■ **PROBLEM SET**
1) Reproduce the stretch of the Onyx assignment page from "For each tokenized" through "the next section.".
2) Answer these questions using the Onyx assignment page:
(a) Which file defines the symbol value and integer ID for each token?
(b) In what kind of document must the scanner driver output the lexical tokens?
(c) From what number does line and column counting start?

start SOURCE TEXT

Assignment #1 - Onyx Lexical Analysis
Due: 8:59:59pm Friday, January 26th, 2007
Description | Tasks | Advice | Deliverables | Resources
| Date | Description |
| 01-19-07 | Comment concerning extraneous symbols in onyx_sym.java. [SBB] |
| 01-4-07 | Release of the document. |
The first class assignment is to write a scanner and scanner driver that recognizes the lexical tokens for Onyx our subset of the XQuery language and outputs the lexical tokens as an OXML document. For the purposes of this assignment, the Onyx Lexical Specification should be considered the authoritative document.
The scanner for this assignment should recognize all of the lexical tokens for the Onyx language, and must follow the Onyx lexical specification provided. Each token has an associated symbol value (and integer id) defined in the file provided to you, onyx_sym.java, and your scanner must make correct use of the integer IDs defined in the file. The correspondence between each lexical element and its symbol value is identified in the Onyx Lexical Specification.
You will notice that there are extra symbols in onyx_sym.java which are not listed in the Lexical Specification. These do not correspond to any symbols recogized by our specification and you may ignore them (For those who want to know more: Onyx can be retooled to define a different language, and we have included additional symbols that might be reserved in another language). [1/19/07]
In the following, "scan" means to match in the input text; "tokenize" means to output an appropriate OXML token element from the scanner driver. This will typically involve creating and returning from the scanner's next_token() method a java_cup.runtime.Symbol object with the appropriate int id and java.lang.String value.
For each tokenized token, the scanner driver must output an OXML token element with an id attribute whose value is the integer ID of the token. If the token has a value, it appears as text content of the element. If the token has null value, the element is empty. Line and column counting starts from 1. More information about the output format is given in the next section.

end SOURCE TEXT
start DATA RECORDS

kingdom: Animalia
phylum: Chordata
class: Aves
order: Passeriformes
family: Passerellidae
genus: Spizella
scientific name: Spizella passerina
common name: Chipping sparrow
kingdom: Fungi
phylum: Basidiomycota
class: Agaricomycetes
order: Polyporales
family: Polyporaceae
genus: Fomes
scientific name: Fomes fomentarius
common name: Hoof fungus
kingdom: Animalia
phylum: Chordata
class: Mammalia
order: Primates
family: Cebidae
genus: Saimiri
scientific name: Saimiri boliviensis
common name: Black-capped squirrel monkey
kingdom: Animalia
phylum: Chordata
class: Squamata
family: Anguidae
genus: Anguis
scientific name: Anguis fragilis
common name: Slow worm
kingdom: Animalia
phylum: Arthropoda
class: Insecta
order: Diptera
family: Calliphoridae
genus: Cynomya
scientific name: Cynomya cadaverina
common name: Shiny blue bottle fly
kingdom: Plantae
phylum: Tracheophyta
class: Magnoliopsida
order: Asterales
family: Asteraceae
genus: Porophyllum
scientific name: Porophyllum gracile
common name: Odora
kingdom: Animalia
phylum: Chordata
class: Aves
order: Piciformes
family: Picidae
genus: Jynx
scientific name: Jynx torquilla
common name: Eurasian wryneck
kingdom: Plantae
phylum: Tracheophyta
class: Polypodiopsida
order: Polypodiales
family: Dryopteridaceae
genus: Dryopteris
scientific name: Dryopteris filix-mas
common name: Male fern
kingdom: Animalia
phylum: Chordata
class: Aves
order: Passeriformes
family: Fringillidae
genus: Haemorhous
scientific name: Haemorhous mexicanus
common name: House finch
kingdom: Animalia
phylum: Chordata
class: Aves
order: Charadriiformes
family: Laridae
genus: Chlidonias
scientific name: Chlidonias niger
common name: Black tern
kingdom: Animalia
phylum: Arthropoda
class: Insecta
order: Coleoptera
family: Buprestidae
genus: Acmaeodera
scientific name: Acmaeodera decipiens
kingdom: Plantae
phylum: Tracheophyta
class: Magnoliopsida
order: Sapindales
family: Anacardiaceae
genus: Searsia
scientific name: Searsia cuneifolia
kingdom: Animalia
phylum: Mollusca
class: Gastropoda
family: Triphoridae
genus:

end DATA RECORDS

■ **TASK-BY-TASK SOLUTIONS**
1)
For each tokenized token, the scanner driver must output an OXML token element with an id attribute whose value is the integer ID of the token. If the token has a value, it appears as text content of the element. If the token has null value, the element is empty. Line and column counting starts from 1. More information about the output format is given in the next section.

2)
(a) onyx_sym.java
(b) An OXML document
(c) 1